Heh. They weren't looking for actual weewee so much as pelvic tilt on the first ultrasound. Which, incidentally, was done by the same ultrasound tech we had when Emmett was in the womb. ("If it tilts up it's usually a boy, if the tilt is toward the toes it's a girl." "Are you sure?" "Well, don't quote me in court...")
She came in and seemed familiar. But it wasn't until I heard her voice and her dry sense of humor that I realized, shit, it's the same one. So I asked Phyllis, "How long have you been doing this?"
"Uccch, it feels like forever, but it's been about 11 years." Which is exactly right since she hadn't been doing it for very long when she did the ultrasound on Emmett.
Anyway, I found it to be a very encouraging sign and almost immediately relaxed about the pregnancy at that point. Up until then JZ kept testing positive for one freakin' thing or another that had to be eliminated. As it turns out, genetic testing showed that she was a recessive carrier for Cystic Fibrosis. So we had to test me to clear that. Then she came back with a positive blood test for syphillis.
Which the doctor covered by saying, "We don't actually think you
have
syphyllis but a false positive means we have to test for autoimmune disorders, like Lupus."
So JZ was pretty much constantly stressed during the early weeks.
Final scorecard, however:
No CF
No funny syphillis (thought lots of funny syphillis jokes around the house)
No Lupus
Girl Zmayby
Please free me from this conference call. I hate the systems where you announce your name, and so it names you when you click off. Sometimes (like now) I play nice and give my name, but now I can't sneak away in the middle.
I've been doing other work during most of the call anyway, so I have no clear of idea of what they're talking about.
Plus I'm the lightheaded again.
No funny syphillis
Damn, I *never* know anyone with syphillis! My friends are too clean-living.
Penicillin really
has
ruined all the fun.
My friends are too clean-living.
And here I am wondering if mine are too dirty. I can't swear there's any syphilis, but we could trade and see. That way I can be relatively dirty again.

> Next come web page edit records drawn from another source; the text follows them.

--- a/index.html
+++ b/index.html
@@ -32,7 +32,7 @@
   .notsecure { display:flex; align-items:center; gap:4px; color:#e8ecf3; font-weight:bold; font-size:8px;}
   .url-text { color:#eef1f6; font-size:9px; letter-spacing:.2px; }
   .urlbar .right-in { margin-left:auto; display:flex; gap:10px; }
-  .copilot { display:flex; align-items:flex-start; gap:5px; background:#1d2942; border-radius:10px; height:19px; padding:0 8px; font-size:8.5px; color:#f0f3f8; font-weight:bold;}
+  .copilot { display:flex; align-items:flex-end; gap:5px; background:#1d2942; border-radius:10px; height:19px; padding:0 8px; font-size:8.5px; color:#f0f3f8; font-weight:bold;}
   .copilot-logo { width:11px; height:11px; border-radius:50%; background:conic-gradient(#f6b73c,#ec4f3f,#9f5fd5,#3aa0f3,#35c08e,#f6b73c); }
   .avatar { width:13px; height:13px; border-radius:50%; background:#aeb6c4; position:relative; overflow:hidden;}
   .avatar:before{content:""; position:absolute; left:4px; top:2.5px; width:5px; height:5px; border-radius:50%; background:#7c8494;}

My friends are too clean-living.
And here I am wondering if mine are too dirty.
My friends are pretty damn dirty, but apparently they paid attention in the safer-sex lecture.
My friends are pretty damn dirty, but apparently they paid attention in the safer-sex lecture
NO FUN. I mean, apart from where it's more fun.

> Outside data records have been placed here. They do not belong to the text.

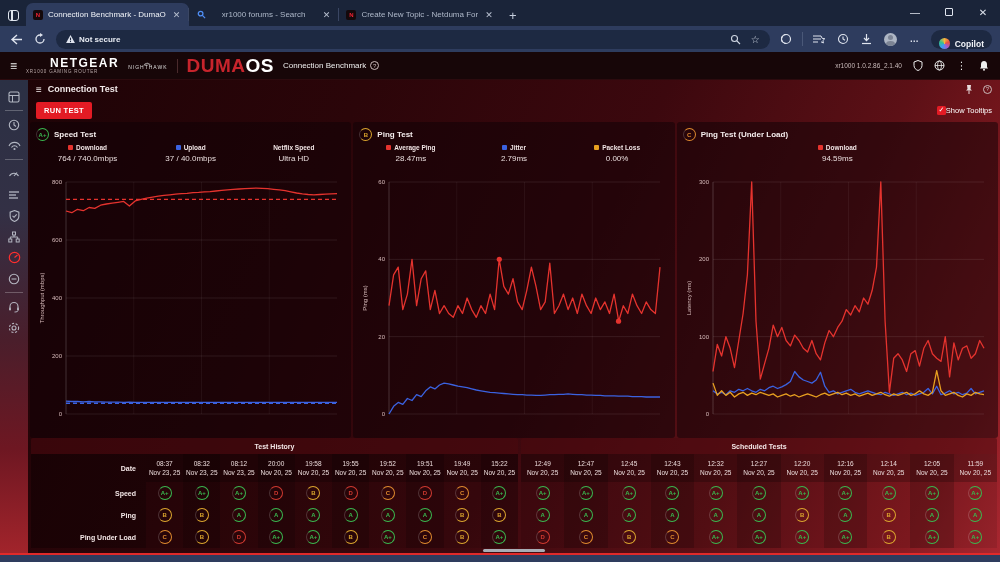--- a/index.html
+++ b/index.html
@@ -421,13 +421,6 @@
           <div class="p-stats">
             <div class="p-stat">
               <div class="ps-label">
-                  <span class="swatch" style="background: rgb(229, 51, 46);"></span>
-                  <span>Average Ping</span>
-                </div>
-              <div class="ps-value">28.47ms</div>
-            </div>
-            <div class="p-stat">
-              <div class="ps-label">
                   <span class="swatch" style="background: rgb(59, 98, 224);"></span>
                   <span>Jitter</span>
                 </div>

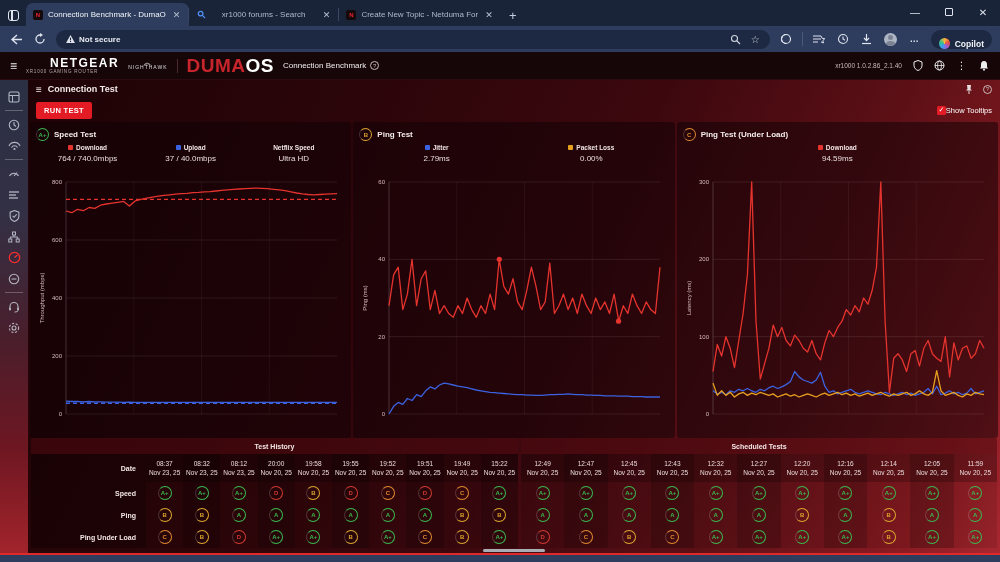--- a/index.html
+++ b/index.html
@@ -470,6 +470,13 @@
                 </div>
               <div class="ps-value">94.59ms</div>
             </div>
+            <div class="p-stat">
+              <div class="ps-label">
+                  <span class="swatch" style="background: rgb(232, 160, 32);"></span>
+                  <span>Idle</span>
+                </div>
+              <div class="ps-value">29.07ms</div>
+            </div>
           </div>
           <div class="p-chart">
             <svg width="306" height="256">

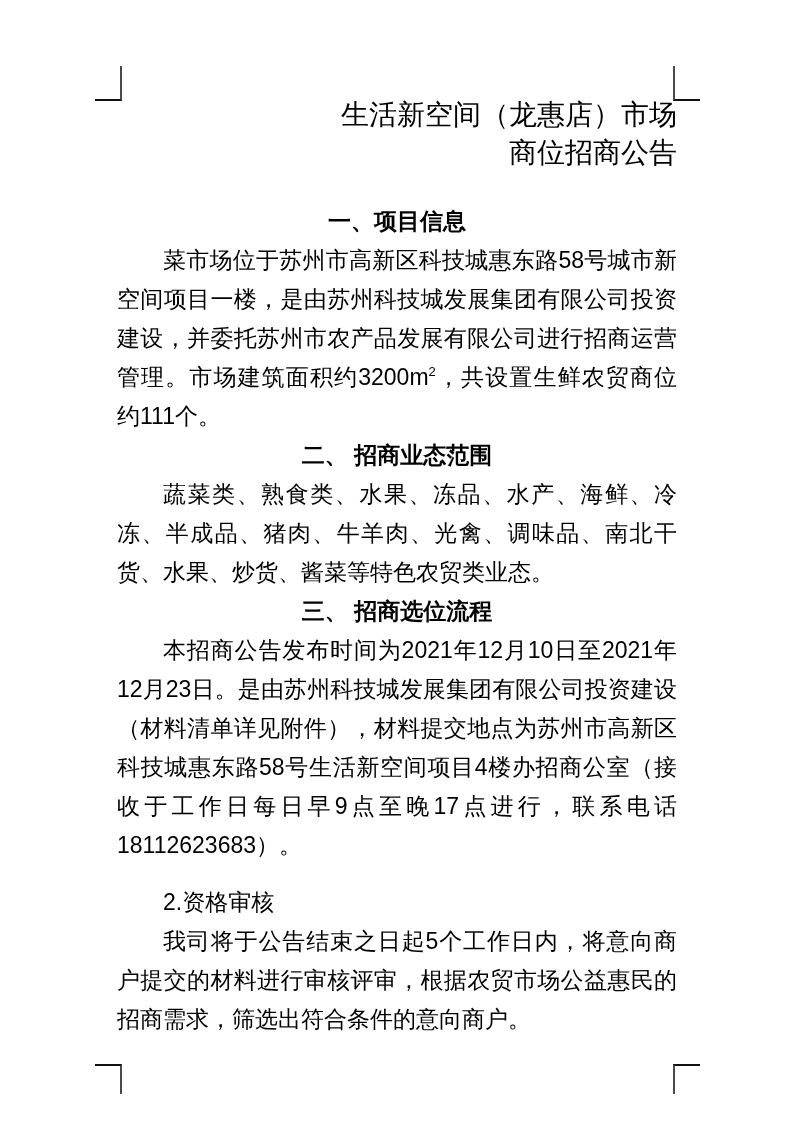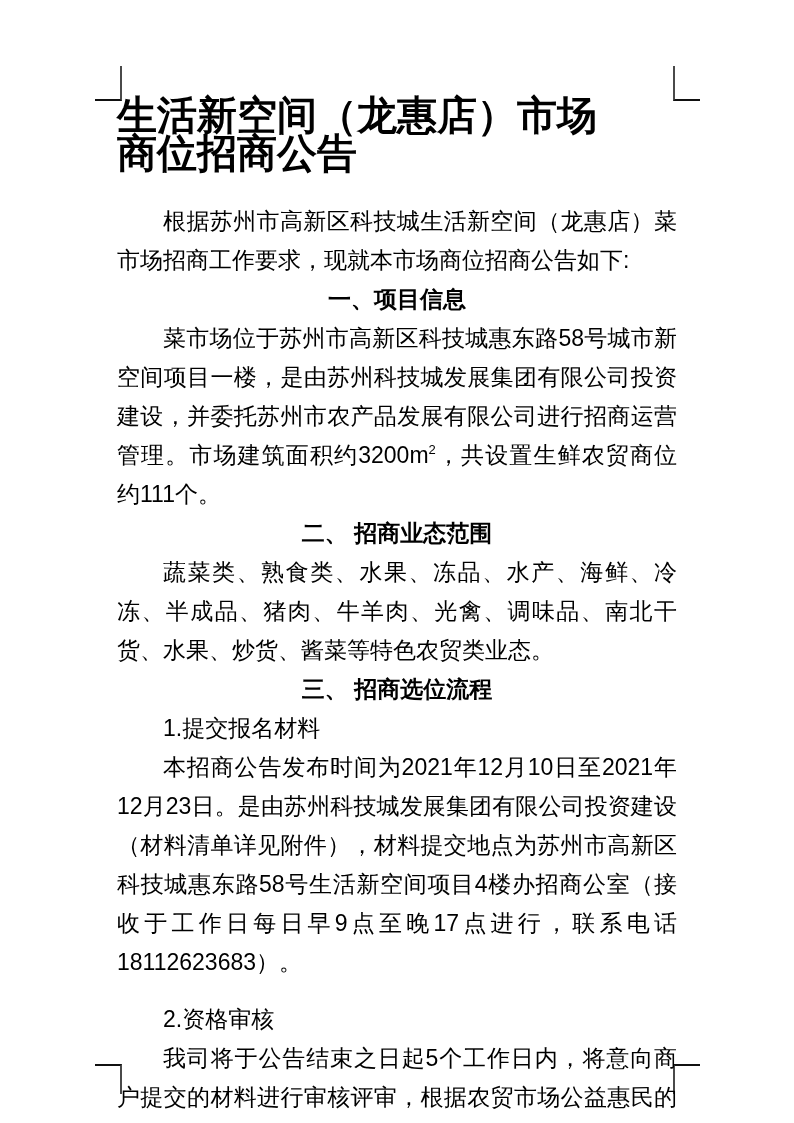--- a/index.html
+++ b/index.html
@@ -35,9 +35,9 @@
   }
   .doc-title {
     margin: 0 0 30px 0;
-    font-size: 40px;
-    font-weight: bold;
-    text-align: left;
+    font-size: 28px;
+    font-weight: normal;
+    text-align: right;
     line-height: 38px;
     letter-spacing: 0px;
   }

I guess I'll just have to wait until Jesse gets a hooker for me, and then do something terribly dirty to start evening things out.
My friends are too clean-living.
And here I am wondering if mine are too dirty.
See, between the two of you, you have a full set of friends who are just exactly dirty enough.
My irony of the day - I'm so full of antibiotics that I'm probably killing bacteria ten feet from my body. So I come down with a cold - a VIRUS.